● **Data to use**:
········

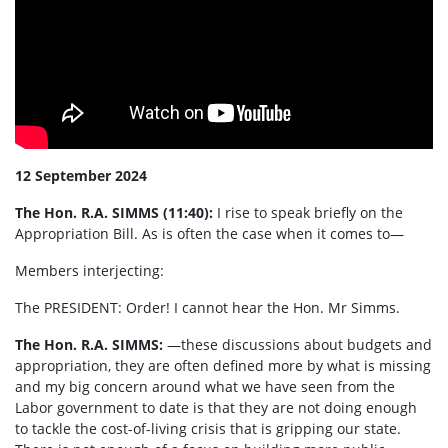
12 September 2024
The Hon. R.A. SIMMS (11:40):
I rise to speak briefly on the
Appropriation Bill. As is often the case when it comes to—
Members interjecting:
The PRESIDENT:
Order! I cannot hear the Hon. Mr Simms.
The Hon. R.A. SIMMS:
—these discussions about budgets and
appropriation, they are often defined more by what is missing
and my big concern around what we have seen from the
Labor government to date is that they are not doing enough
to tackle the cost-of-living crisis that is gripping our state.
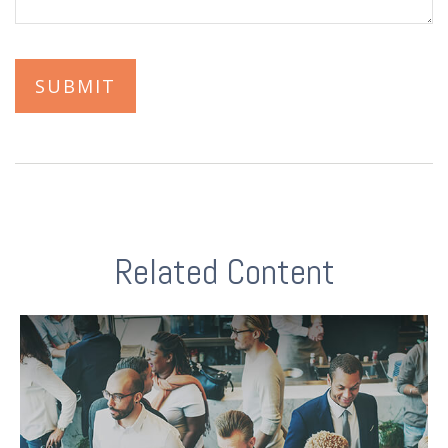
Related Content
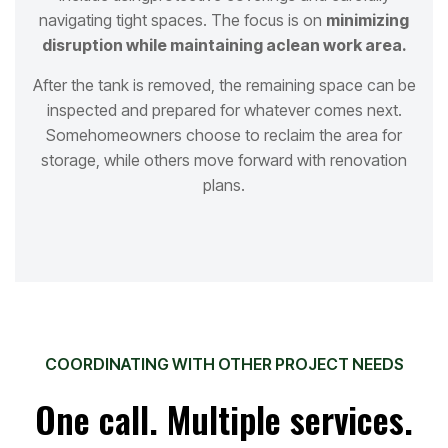
navigating tight spaces. The focus is on
minimizing
disruption while maintaining a
clean work area.
After the tank is removed, the remaining space can be
inspected and prepared for whatever comes next.
Some
homeowners choose to reclaim the area for
storage, while others move forward with renovation
plans.
COORDINATING WITH OTHER PROJECT NEEDS
One call. Multiple services.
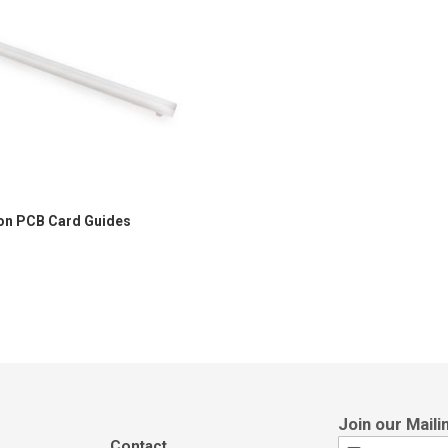
on PCB Card Guides
Contact
Sign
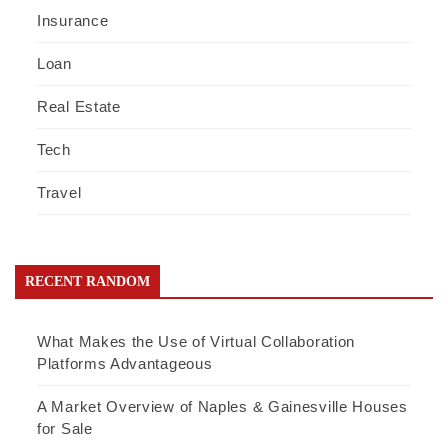
Insurance
Loan
Real Estate
Tech
Travel
RECENT RANDOM
What Makes the Use of Virtual Collaboration
Platforms Advantageous
A Market Overview of Naples & Gainesville Houses
for Sale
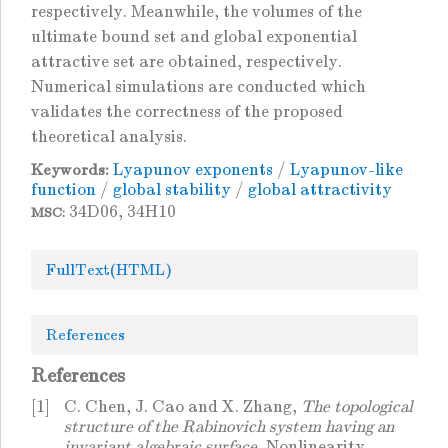
respectively. Meanwhile, the volumes of the
ultimate bound set and global exponential
attractive set are obtained, respectively.
Numerical simulations are conducted which
validates the correctness of the proposed
theoretical analysis.
Lyapunov exponents
/
Lyapunov-like
Keywords:
function
/
global stability
/
global attractivity
34D06, 34H10
MSC:
FullText(HTML)
References
References
[1]
C. Chen, J. Cao and X. Zhang,
The topological
structure of the Rabinovich system having an
invariant algebraic surface
, Nonlinearity.,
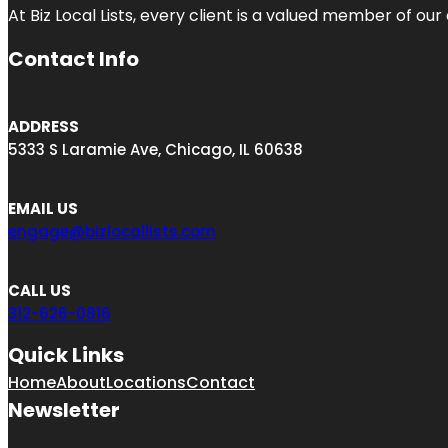
At Biz Local Lists, every client is a valued member of o
Contact Info
ADDRESS
5333 S Laramie Ave, Chicago, IL 60638
EMAIL US
engage@bizlocallists.com
CALL US
312-626-0816
Quick Links
Home
About
Locations
Contact
Newsletter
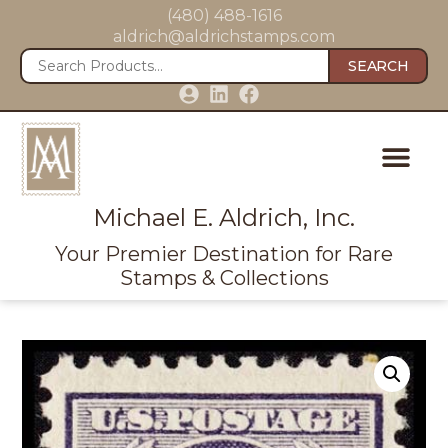
(480) 488-1616
aldrich@aldrichstamps.com
SEARCH
Michael E. Aldrich, Inc.
Your Premier Destination for Rare
Stamps & Collections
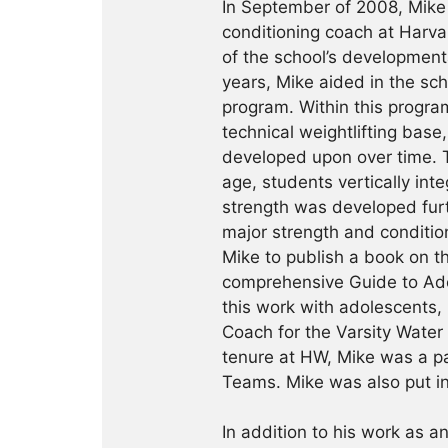
In September of 2008, Mike 
conditioning coach at Harva
of the school’s development
years, Mike aided in the scho
program. Within this progra
technical weightlifting base
developed upon over time. T
age, students vertically in
strength was developed fur
major strength and condition
Mike to publish a book on th
comprehensive Guide to Adol
this work with adolescents,
Coach for the Varsity Water
tenure at HW, Mike was a p
Teams. Mike was also put i
In addition to his work as an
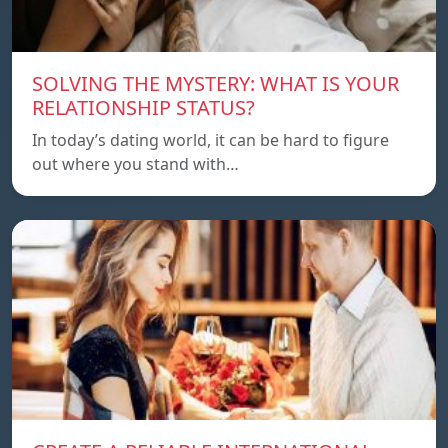
SOLVING THE MYSTERY: WHAT IS YOUR
RELATIONSHIP STATUS?
In today’s dating world, it can be hard to figure
out where you stand with…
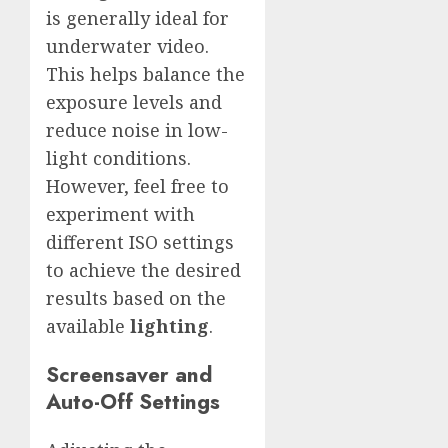
is generally ideal for
underwater video.
This helps balance the
exposure levels and
reduce noise in low-
light conditions.
However, feel free to
experiment with
different ISO settings
to achieve the desired
results based on the
available
lighting
.
Screensaver and
Auto-Off Settings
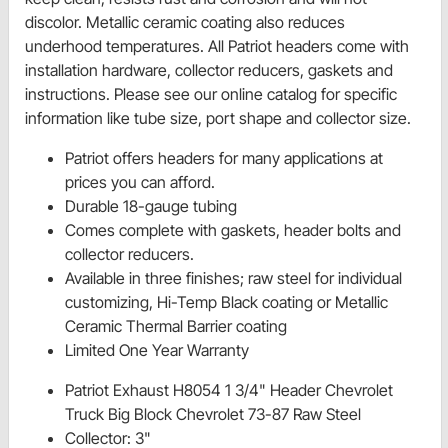
discolor. Metallic ceramic coating also reduces
underhood temperatures. All Patriot headers come with
installation hardware, collector reducers, gaskets and
instructions. Please see our online catalog for specific
information like tube size, port shape and collector size.
Patriot offers headers for many applications at
prices you can afford.
Durable 18-gauge tubing
Comes complete with gaskets, header bolts and
collector reducers.
Available in three finishes; raw steel for individual
customizing, Hi-Temp Black coating or Metallic
Ceramic Thermal Barrier coating
Limited One Year Warranty
Patriot Exhaust H8054 1 3/4" Header Chevrolet
Truck Big Block Chevrolet 73-87 Raw Steel
Collector: 3"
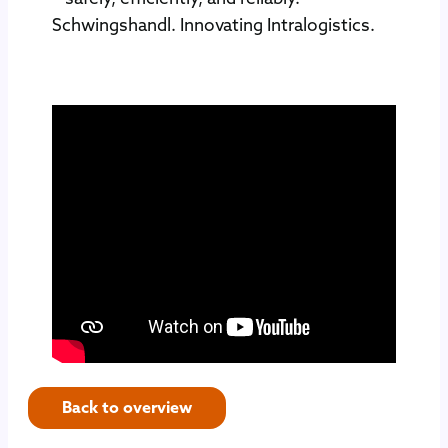
Schwingshandl. Innovating Intralogistics.
Back to overview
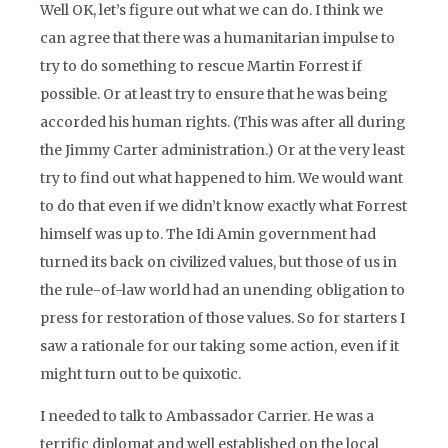
Well OK, let’s figure out what we can do. I think we
can agree that there was a humanitarian impulse to
try to do something to rescue Martin Forrest if
possible. Or at least try to ensure that he was being
accorded his human rights. (This was after all during
the Jimmy Carter administration.) Or at the very least
try to find out what happened to him. We would want
to do that even if we didn’t know exactly what Forrest
himself was up to. The Idi Amin government had
turned its back on civilized values, but those of us in
the rule-of-law world had an unending obligation to
press for restoration of those values. So for starters I
saw a rationale for our taking some action, even if it
might turn out to be quixotic.
I needed to talk to Ambassador Carrier. He was a
terrific diplomat and well established on the local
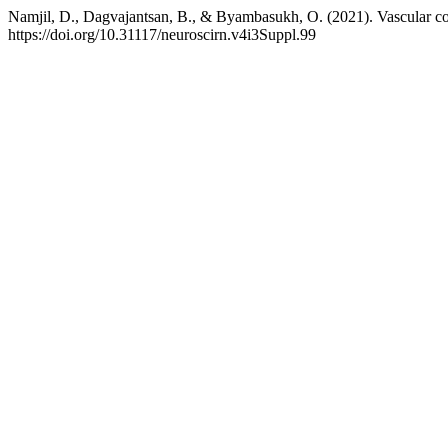
Namjil, D., Dagvajantsan, B., & Byambasukh, O. (2021). Vascular c
https://doi.org/10.31117/neuroscirn.v4i3Suppl.99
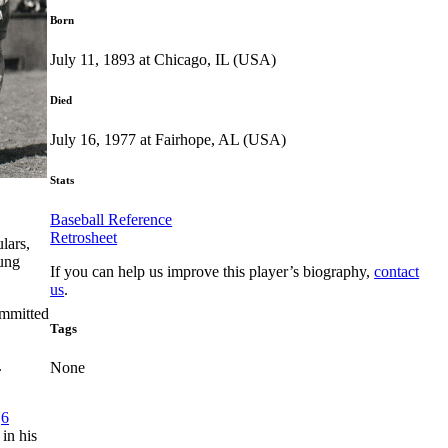
Born
July 11, 1893 at Chicago, IL (USA)
Died
July 16, 1977 at Fairhope, AL (USA)
Stats
Baseball Reference
Retrosheet
lars,
ung
If you can help us improve this player’s biography,
contact
us
.
ommitted
Tags
.
None
.
6
in his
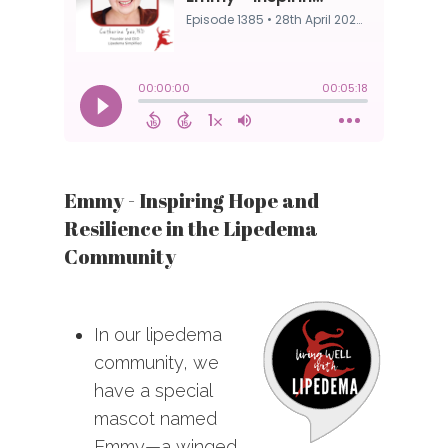
Emmy - Inspiring Hope and
Resilience in the Lipedema
Community
In our lipedema
community, we
have a special
mascot named
Emmy—a winged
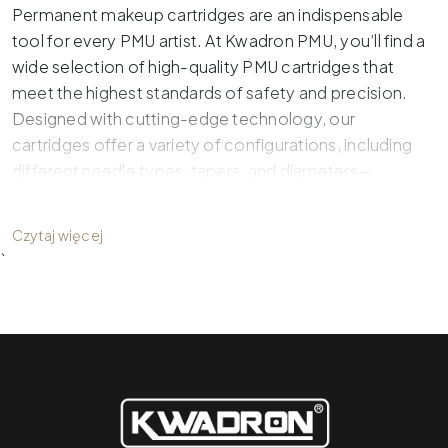
Permanent makeup cartridges are an indispensable
tool for every PMU artist. At Kwadron PMU, you’ll find a
wide selection of high-quality PMU cartridges that
meet the highest standards of safety and precision.
Designed with cutting-edge technology, our
cartridges offer a variety of configurations, including
different needle types, tapers, and diameters—
ensuring the perfect match for your technique and
artistry.
Czytaj więcej
`
What Makes Professional PMU
Cartridges Stand Out?
Professional PMU cartridges, such as
Optima, Optima
Gold, and Optima Plus
, are designed to make a PMU
artist’s work easier while delivering precise results and
maximum comfort. What benefits do they offer?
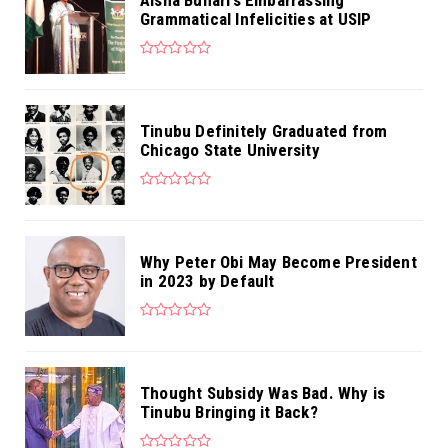
Grammatical Infelicities at USIP
Tinubu Definitely Graduated from
Chicago State University
Why Peter Obi May Become President
in 2023 by Default
Thought Subsidy Was Bad. Why is
Tinubu Bringing it Back?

········

● **Brief**: Copy out, from the material above, each line where the word "work" is present.

● **Output for this exercise**:
clean work area.
this work with adolescents,
In addition to his work as an
artist’s work easier while delivering precise results and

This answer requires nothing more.